Reddit Crawler

The Reddit Crawler is a Python application that crawls posts from a specified subreddit and stores them in a SQLite database. It also provides an API server to retrieve and filter the crawled posts.

Features

  • Crawls posts from a specified subreddit using the Reddit API.
  • Stores the crawled posts in a SQLite database.
  • Provides an API server to retrieve and filter the stored posts.
  • Supports error handling and logging mechanisms.
  • Implements unit tests for different modules.

Missions

  • Ability to login.
  • Storage of crawled posts in the database.
  • Real-time monitoring of posts.
  • Serving of posts through the API.
  • Testing of all written code.
  • Dockerizing the application.

Requirements

  • Python 3.9 or higher
  • SQLite database

Installation

  1. Clone the repository:

    git clone <repository_url>
    
  2. Change the directory

    cd <repository_name>
    
  3. Install the requirements

    pip3 install -r requirements.txt
    

Create & Run following command to apply the schema database

sqlite3 reddit_posts.db < schema.sql

Usage

Initialize the SQLite database & Start crawling posts:

python3 main.py

Run the API server:

python3 api_server.py

Access the API at http://localhost:5001/posts

Docker Build

docker build -t [APP_NAME] .
docker run -p [host_port]:[container_port] [APP_NAME]

Configuration

  • Reddit API credentials:

Set the CLIENT_ID, CLIENT_SECRET, and USER_AGENT variables in reddit_crawler.py to your Reddit API credentials.

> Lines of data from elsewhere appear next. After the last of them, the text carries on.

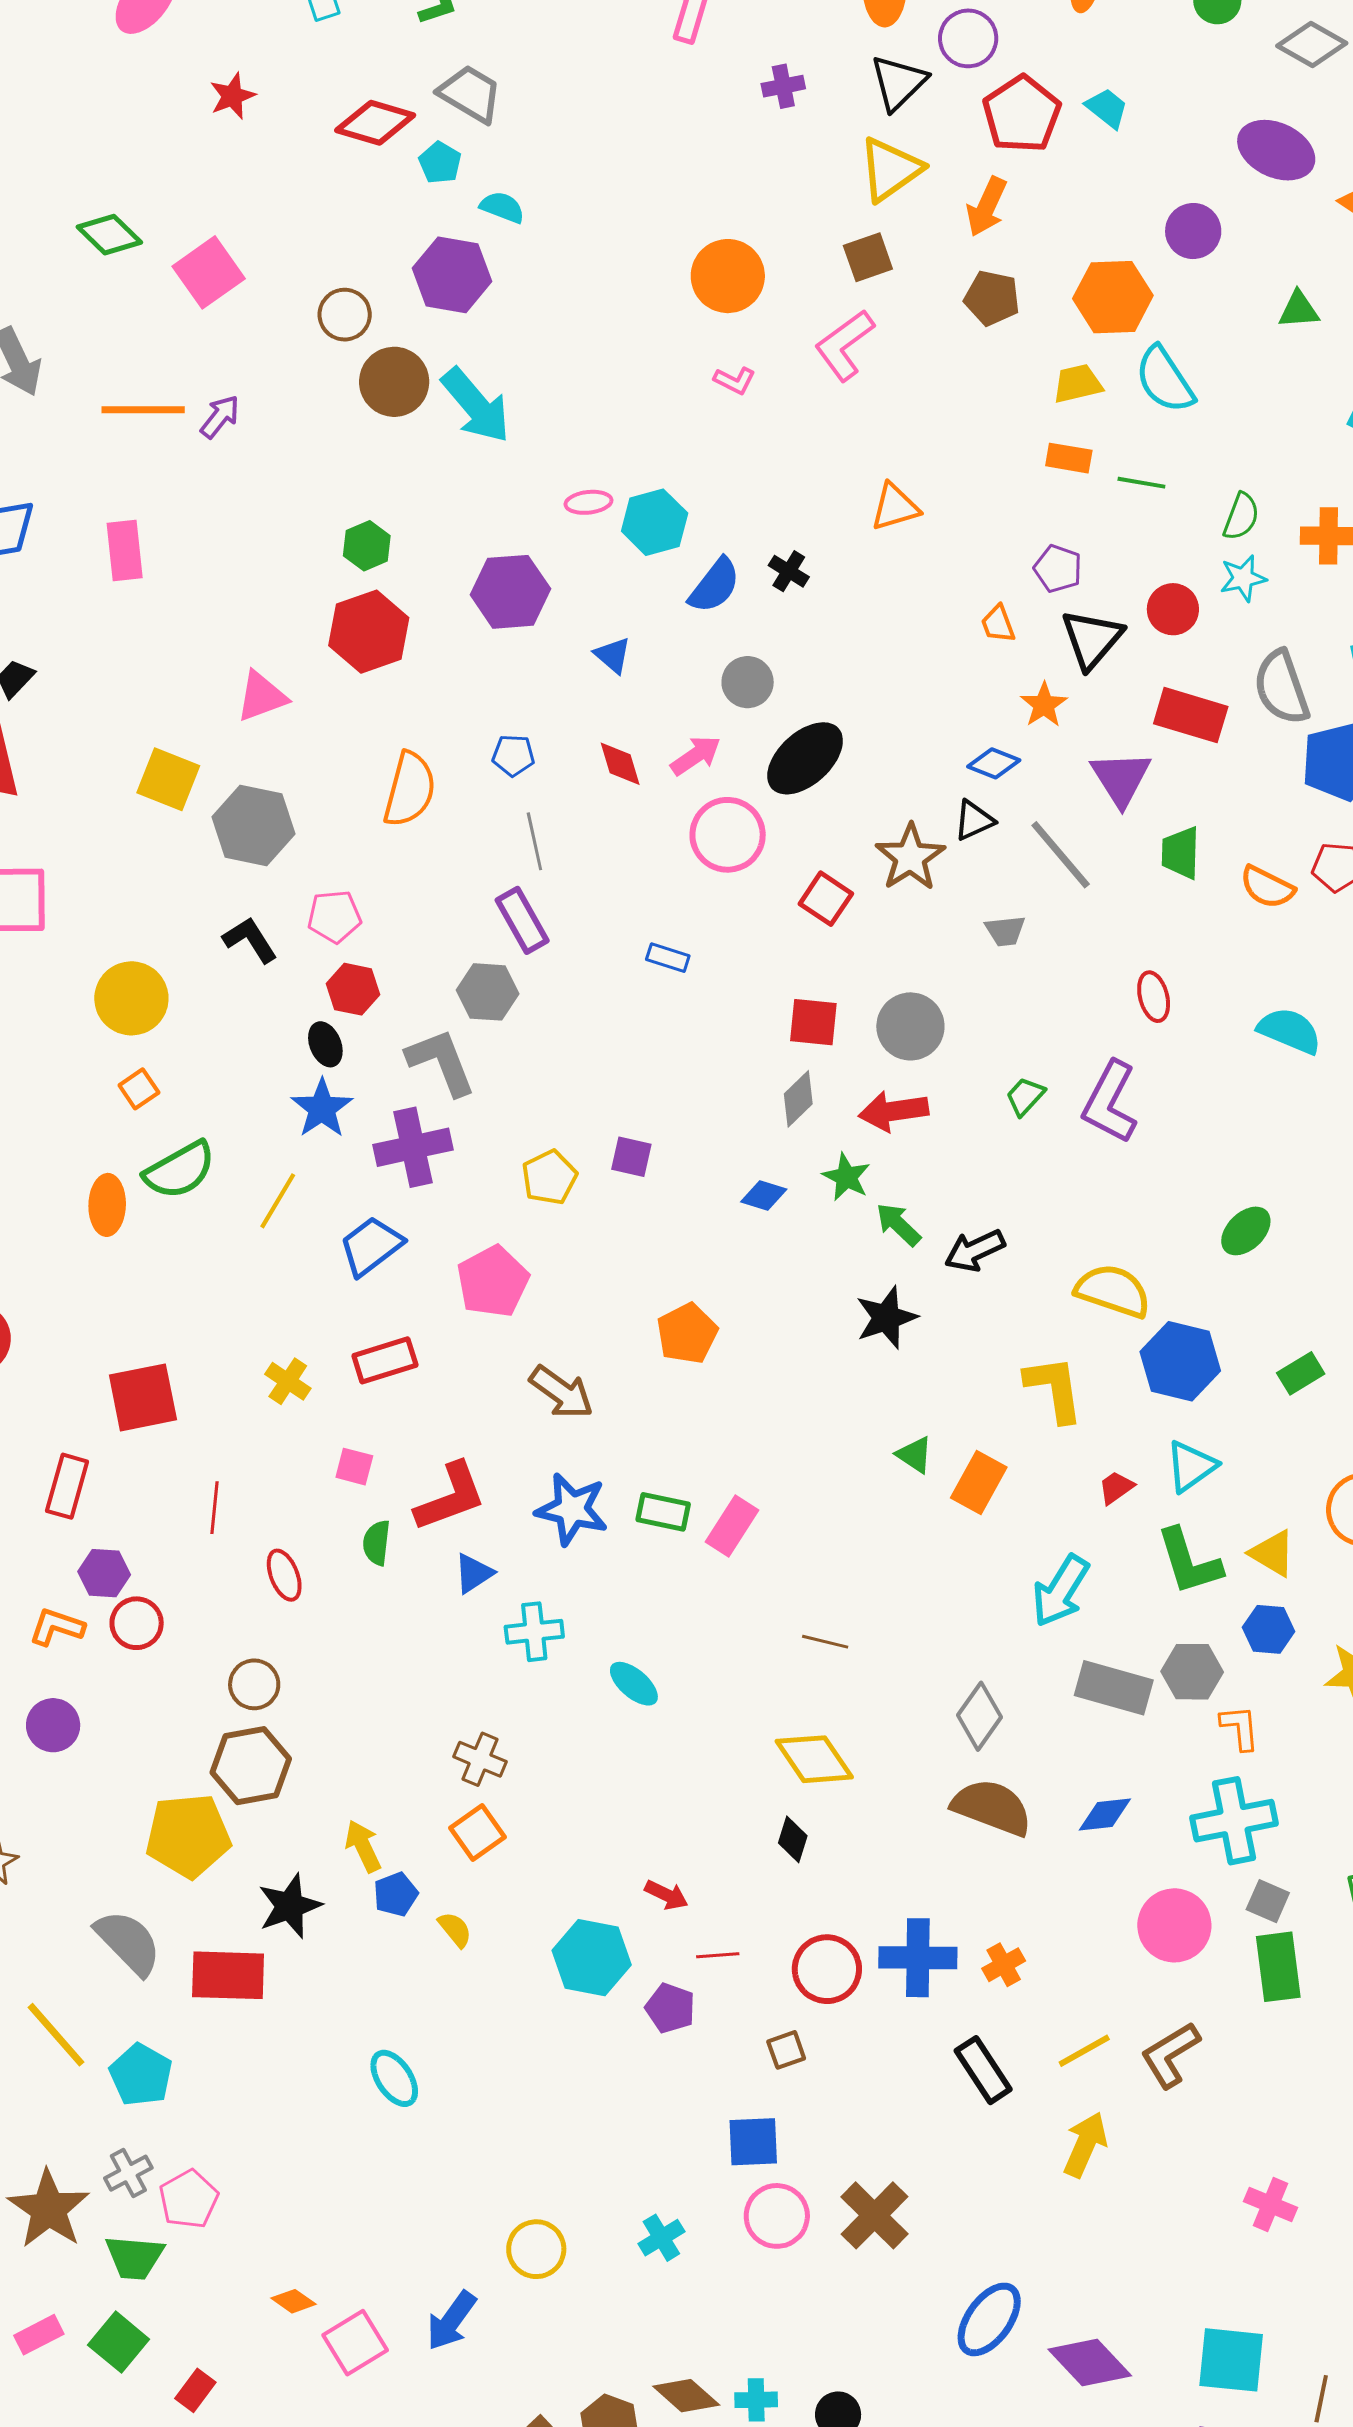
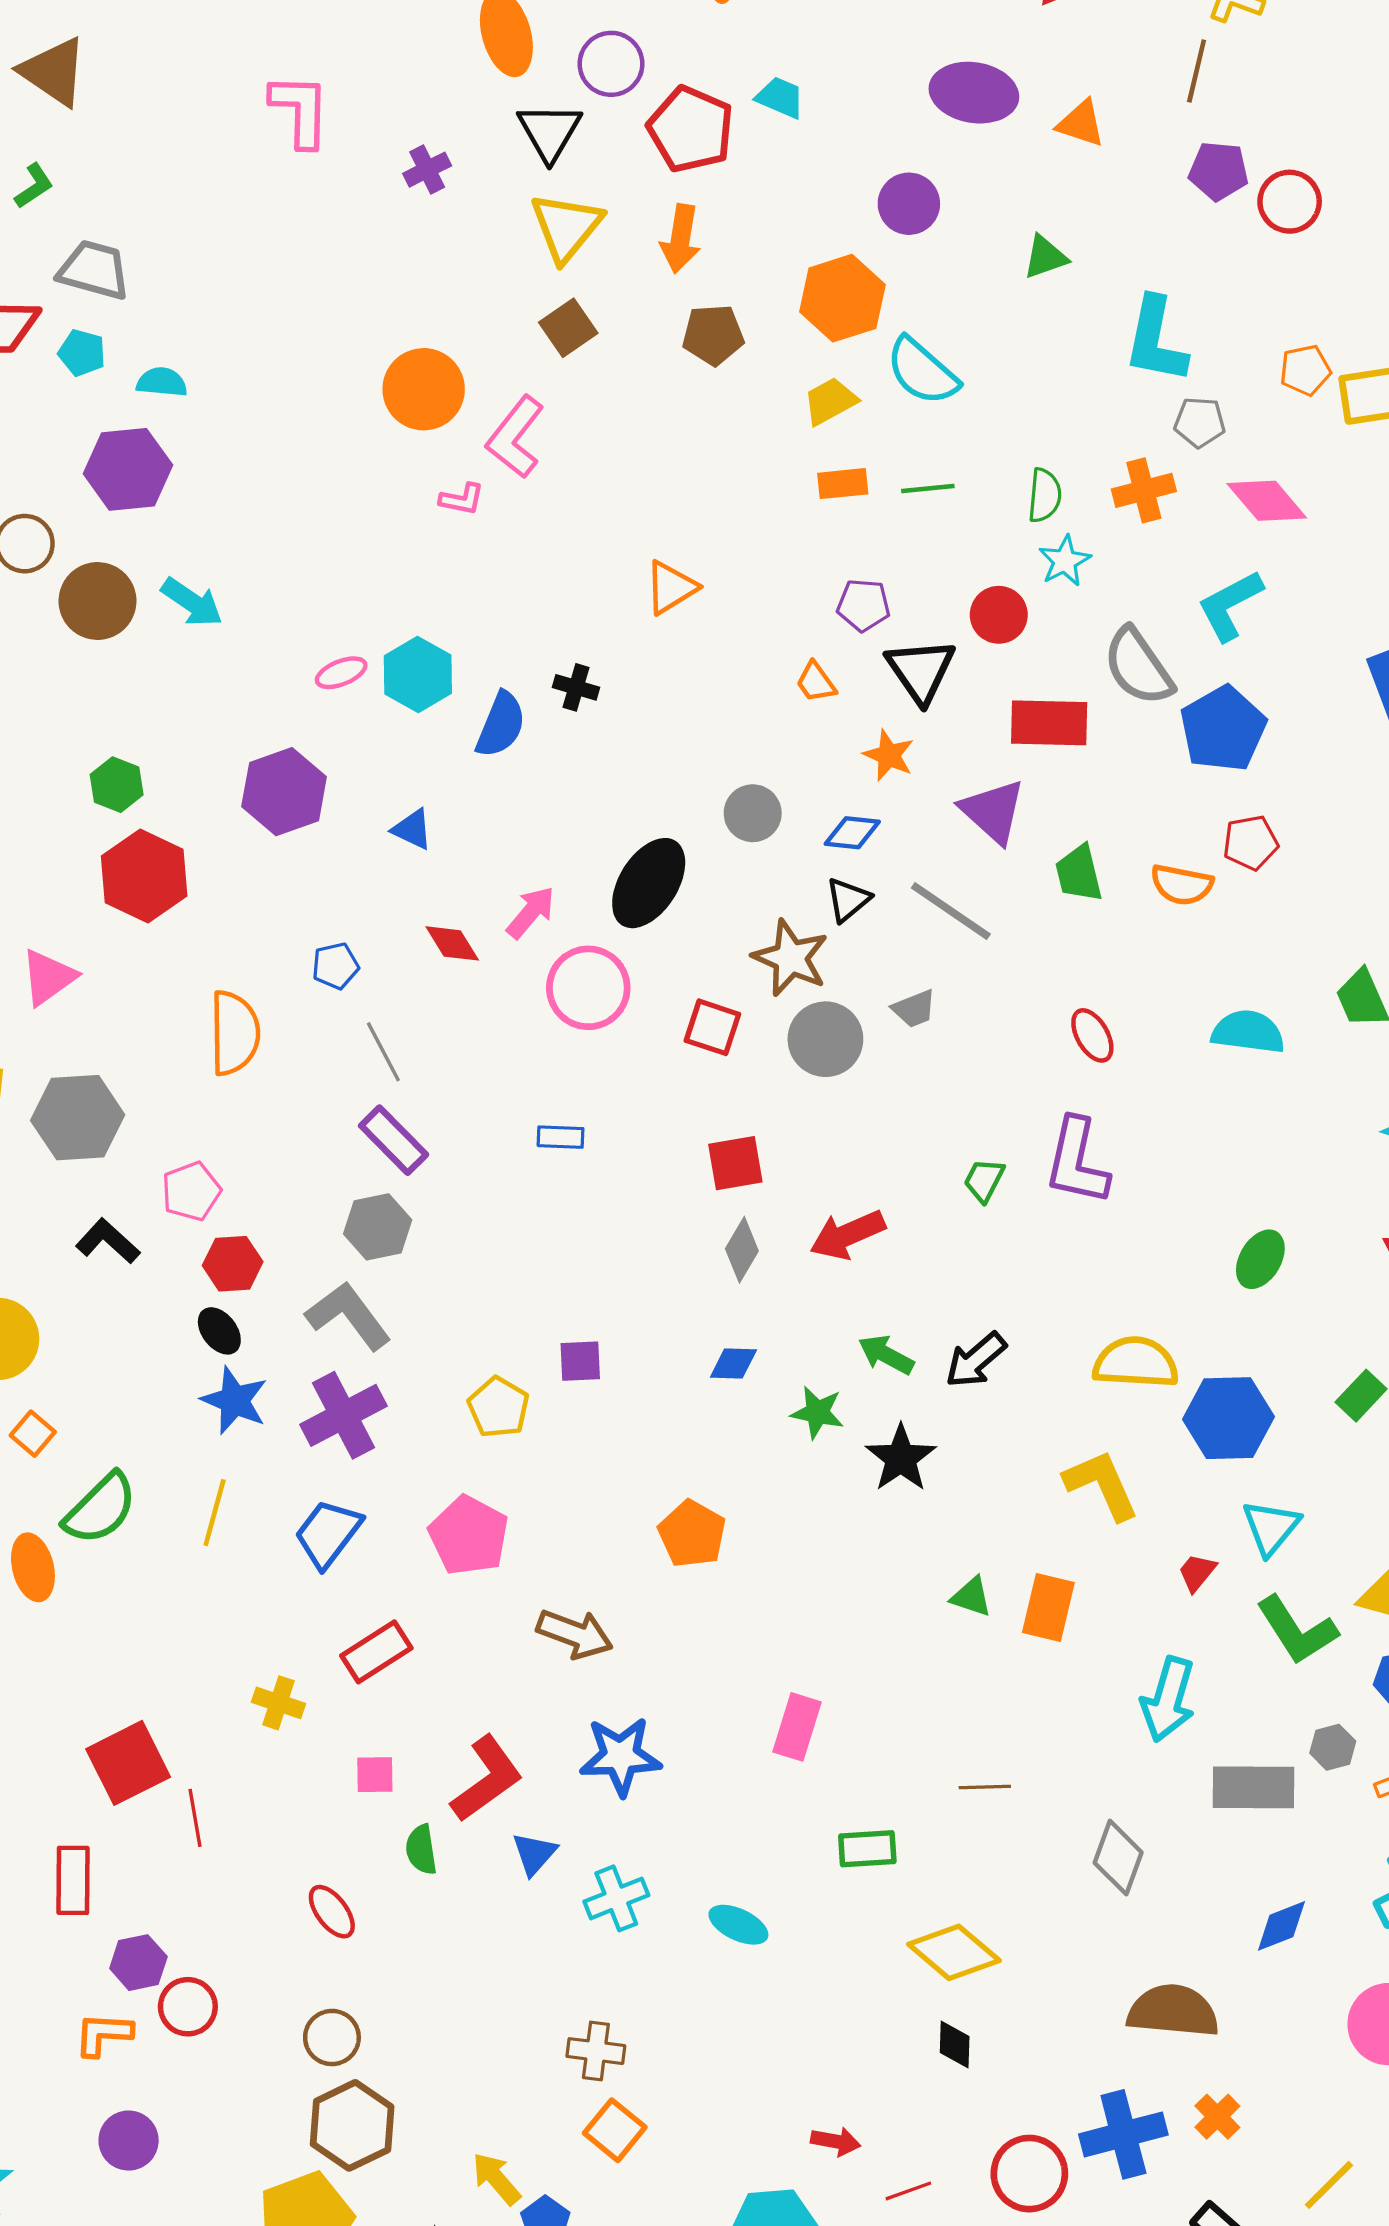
pink L-shape: (845, 345) -> (515, 437), moved
cyan arrow: (476, 406) -> (192, 602), size x0.7
gray circle: (748, 682) -> (753, 813), moved
gray circle: (910, 1026) -> (825, 1039), moved
green star: (846, 1177) -> (817, 1412), moved
red line: (215, 1508) -> (195, 1818), moved
green rectangle: (663, 1512) -> (867, 1849), moved
brown line: (825, 1642) -> (985, 1787), moved
gray hexagon: (1192, 1672) -> (1333, 1747), size x0.7
brown semicircle: (992, 1807) -> (1173, 2011), moved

Otherwise you will get an error: Error occurred during crawling: received 401 HTTP response

  • Database configuration:

Modify the reddit_posts.db file path in database/database_handler.py if desired.

Testing

To run the unit tests, use the following command:

pytest

Filter and Sorting

Filter for posts containing a specific keyword in the title:

/posts?keyword=python

Sorting posts within a specific date range, include the start_date and end_date parameters:

/posts?start_date=2023-01-01&end_date=2023-06-30

Sorting posts with a minimum or maximum number of upvotes:

/posts?min_upvotes=10&max_upvotes=100